Montes did make it, and he served another tour in Afghanistan.
Jones says that when he came home, he found himself alone, without his buddies from his unit and with severe injuries from combat.
One of the first things he learned was that his wife was with another man. Jones had to move back in with his parents, who helped him through back surgery. It became increasingly apparent to Jones that he didn't fit in.
He says he came from a very religious family — one that told him the way to deal with combat stress was to pray. Jones turned to religion when he went to Iraq, but dropped it when he came back.
"When I came home," he says, "it felt like the whole world fell out from underneath me."
Jones says he had a lot of guns, which he carried with him when he got back. One day he pulled a .45 on a guy who was bothering him for change. He didn't pull the trigger, but says he got a huge rush.
"It sounds messed up, but I wanted so bad to kill somebody when I came home," Jones tells the police. "And I don't know why that is ... I'm not a psychologist. But I didn't do it over there, and my guys had. And I wanted to prove I could do it."
His wife leaving, Jones says, "chewed me up inside. One of the things you hear a lot about is domestic violence with guys coming home. I can see how easy it was. I wanted to just destroy her and the guy she was with."
Jones didn't explode. He attributes that mostly to counselor Jay White at the Hartford Vet Center, whom he stumbled upon when he was looking for a VA home loan. He's been going to the Vet center ever since.
All of the veterans at the dialogue group say they drank like crazy when they came home. They talk of benders that lasted weeks. There were plenty of bar fights and driving drunk. And they all say they dealt with a constant train of abnormal thoughts.
Montes was arrested and incarcerated for assault, public drunkenness and other charges. He says he mouthed off to a Hartford police officer who told him to move his car.
"I think I said the f-word," Montes says. "Not at him ... just saying like, 'Right, right, we'll f'ing move.' "
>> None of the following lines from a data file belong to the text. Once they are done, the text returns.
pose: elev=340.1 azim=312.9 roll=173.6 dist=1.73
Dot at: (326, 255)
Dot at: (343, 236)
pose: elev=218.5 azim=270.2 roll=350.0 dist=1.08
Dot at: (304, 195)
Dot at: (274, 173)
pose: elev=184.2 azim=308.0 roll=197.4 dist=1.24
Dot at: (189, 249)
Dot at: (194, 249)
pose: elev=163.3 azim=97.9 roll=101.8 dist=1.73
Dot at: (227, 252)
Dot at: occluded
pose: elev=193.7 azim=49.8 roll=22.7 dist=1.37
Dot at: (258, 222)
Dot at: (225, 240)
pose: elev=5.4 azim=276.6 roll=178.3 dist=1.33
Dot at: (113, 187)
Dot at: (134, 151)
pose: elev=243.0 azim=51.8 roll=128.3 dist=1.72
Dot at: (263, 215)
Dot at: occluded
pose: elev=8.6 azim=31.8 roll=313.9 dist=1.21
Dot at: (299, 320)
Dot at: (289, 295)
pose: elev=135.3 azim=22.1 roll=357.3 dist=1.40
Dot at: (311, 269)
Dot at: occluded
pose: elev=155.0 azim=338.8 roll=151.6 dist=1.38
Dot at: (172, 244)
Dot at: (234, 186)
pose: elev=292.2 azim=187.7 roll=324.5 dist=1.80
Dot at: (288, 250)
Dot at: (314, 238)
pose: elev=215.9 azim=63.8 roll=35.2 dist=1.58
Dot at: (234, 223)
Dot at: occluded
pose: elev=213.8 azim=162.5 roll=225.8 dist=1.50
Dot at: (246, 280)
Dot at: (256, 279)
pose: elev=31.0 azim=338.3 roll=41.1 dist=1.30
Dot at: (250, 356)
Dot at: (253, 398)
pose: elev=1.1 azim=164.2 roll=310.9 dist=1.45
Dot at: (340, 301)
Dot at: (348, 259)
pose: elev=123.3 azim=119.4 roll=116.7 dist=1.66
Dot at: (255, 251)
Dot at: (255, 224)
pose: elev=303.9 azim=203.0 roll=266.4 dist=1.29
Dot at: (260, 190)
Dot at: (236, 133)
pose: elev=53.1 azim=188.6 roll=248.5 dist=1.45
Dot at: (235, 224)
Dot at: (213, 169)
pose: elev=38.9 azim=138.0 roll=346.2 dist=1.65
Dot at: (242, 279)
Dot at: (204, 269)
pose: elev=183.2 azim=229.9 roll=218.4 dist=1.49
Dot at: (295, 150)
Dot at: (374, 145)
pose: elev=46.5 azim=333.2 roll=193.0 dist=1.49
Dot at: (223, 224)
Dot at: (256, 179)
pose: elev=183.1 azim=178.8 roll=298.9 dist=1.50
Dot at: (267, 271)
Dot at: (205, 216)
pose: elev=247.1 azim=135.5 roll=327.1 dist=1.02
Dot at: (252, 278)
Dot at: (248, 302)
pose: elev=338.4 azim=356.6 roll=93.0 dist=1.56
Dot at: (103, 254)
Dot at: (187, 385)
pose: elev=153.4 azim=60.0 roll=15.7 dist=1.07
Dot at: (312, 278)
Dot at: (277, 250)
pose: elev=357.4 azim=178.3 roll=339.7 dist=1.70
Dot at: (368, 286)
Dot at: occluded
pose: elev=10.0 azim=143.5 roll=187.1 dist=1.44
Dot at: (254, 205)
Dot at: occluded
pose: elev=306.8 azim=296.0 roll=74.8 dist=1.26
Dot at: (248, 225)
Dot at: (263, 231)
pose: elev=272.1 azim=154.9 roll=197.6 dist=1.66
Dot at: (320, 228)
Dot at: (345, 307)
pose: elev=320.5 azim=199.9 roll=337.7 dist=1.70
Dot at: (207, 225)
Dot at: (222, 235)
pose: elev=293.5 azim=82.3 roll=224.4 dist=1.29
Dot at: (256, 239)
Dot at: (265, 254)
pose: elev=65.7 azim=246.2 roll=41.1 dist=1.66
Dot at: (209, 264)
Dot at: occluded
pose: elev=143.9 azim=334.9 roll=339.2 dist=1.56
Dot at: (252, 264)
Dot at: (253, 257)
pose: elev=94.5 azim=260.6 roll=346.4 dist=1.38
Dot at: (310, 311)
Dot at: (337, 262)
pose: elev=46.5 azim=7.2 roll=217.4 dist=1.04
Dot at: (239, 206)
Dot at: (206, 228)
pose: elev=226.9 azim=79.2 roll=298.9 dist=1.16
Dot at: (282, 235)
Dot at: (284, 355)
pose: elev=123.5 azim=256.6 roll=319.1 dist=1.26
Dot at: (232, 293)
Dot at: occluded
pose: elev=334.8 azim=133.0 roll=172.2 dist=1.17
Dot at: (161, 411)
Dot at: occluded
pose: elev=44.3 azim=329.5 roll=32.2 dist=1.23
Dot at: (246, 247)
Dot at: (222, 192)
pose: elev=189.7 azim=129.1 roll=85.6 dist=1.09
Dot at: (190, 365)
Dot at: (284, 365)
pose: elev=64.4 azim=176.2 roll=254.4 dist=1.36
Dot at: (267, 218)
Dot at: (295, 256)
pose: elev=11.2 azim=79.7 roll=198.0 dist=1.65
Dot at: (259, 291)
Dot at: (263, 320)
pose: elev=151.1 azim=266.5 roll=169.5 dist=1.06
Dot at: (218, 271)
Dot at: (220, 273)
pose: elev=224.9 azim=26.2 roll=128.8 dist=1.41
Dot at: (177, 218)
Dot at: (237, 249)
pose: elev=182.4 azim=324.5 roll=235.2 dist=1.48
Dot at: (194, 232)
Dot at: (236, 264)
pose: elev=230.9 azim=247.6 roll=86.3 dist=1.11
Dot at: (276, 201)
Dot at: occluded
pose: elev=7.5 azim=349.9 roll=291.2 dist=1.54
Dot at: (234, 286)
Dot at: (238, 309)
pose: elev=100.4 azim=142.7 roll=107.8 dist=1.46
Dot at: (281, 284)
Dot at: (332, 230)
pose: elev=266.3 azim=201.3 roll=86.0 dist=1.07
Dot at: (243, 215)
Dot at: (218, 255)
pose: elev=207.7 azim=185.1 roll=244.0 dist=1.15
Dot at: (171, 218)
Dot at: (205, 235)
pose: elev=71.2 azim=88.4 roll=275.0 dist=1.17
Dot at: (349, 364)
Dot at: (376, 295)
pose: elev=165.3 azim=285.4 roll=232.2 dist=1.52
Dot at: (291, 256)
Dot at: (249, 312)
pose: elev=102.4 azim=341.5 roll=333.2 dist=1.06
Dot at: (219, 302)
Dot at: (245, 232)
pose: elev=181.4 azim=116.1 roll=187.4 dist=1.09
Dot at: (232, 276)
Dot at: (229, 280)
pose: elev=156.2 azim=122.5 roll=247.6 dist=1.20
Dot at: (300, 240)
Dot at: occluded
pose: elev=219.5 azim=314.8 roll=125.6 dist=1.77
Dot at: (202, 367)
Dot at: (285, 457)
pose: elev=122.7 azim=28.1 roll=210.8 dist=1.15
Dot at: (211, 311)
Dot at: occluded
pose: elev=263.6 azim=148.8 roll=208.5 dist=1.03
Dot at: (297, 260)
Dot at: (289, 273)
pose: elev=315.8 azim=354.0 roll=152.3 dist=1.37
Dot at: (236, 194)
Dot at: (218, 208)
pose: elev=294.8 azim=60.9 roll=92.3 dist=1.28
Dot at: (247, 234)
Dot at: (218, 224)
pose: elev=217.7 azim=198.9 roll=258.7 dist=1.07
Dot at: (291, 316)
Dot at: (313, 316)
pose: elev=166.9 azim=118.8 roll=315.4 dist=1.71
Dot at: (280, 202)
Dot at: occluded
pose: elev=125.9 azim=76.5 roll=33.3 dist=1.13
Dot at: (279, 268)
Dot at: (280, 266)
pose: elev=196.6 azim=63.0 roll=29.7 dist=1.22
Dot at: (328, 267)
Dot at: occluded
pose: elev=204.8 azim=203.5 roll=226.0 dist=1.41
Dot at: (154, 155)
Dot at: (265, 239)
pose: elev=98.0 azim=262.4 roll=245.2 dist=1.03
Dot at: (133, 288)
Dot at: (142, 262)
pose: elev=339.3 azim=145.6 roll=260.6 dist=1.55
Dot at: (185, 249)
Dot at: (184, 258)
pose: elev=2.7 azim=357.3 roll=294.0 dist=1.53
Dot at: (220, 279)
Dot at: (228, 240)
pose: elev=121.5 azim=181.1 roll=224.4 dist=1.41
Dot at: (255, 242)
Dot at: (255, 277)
At the police station lockup, Montes handed over his wallet and keys. He was taking the laces out of his shoes when one of the officers saw his military ID and said, "'This is not Baghdad anymore. There's no dead babies here,'" Montes recalls. "It took every ounce of strength in me to not clock him."
The arrest is behind him now. A prosecutor threw out the charges in court. And Montes is back with his buddies in Connecticut.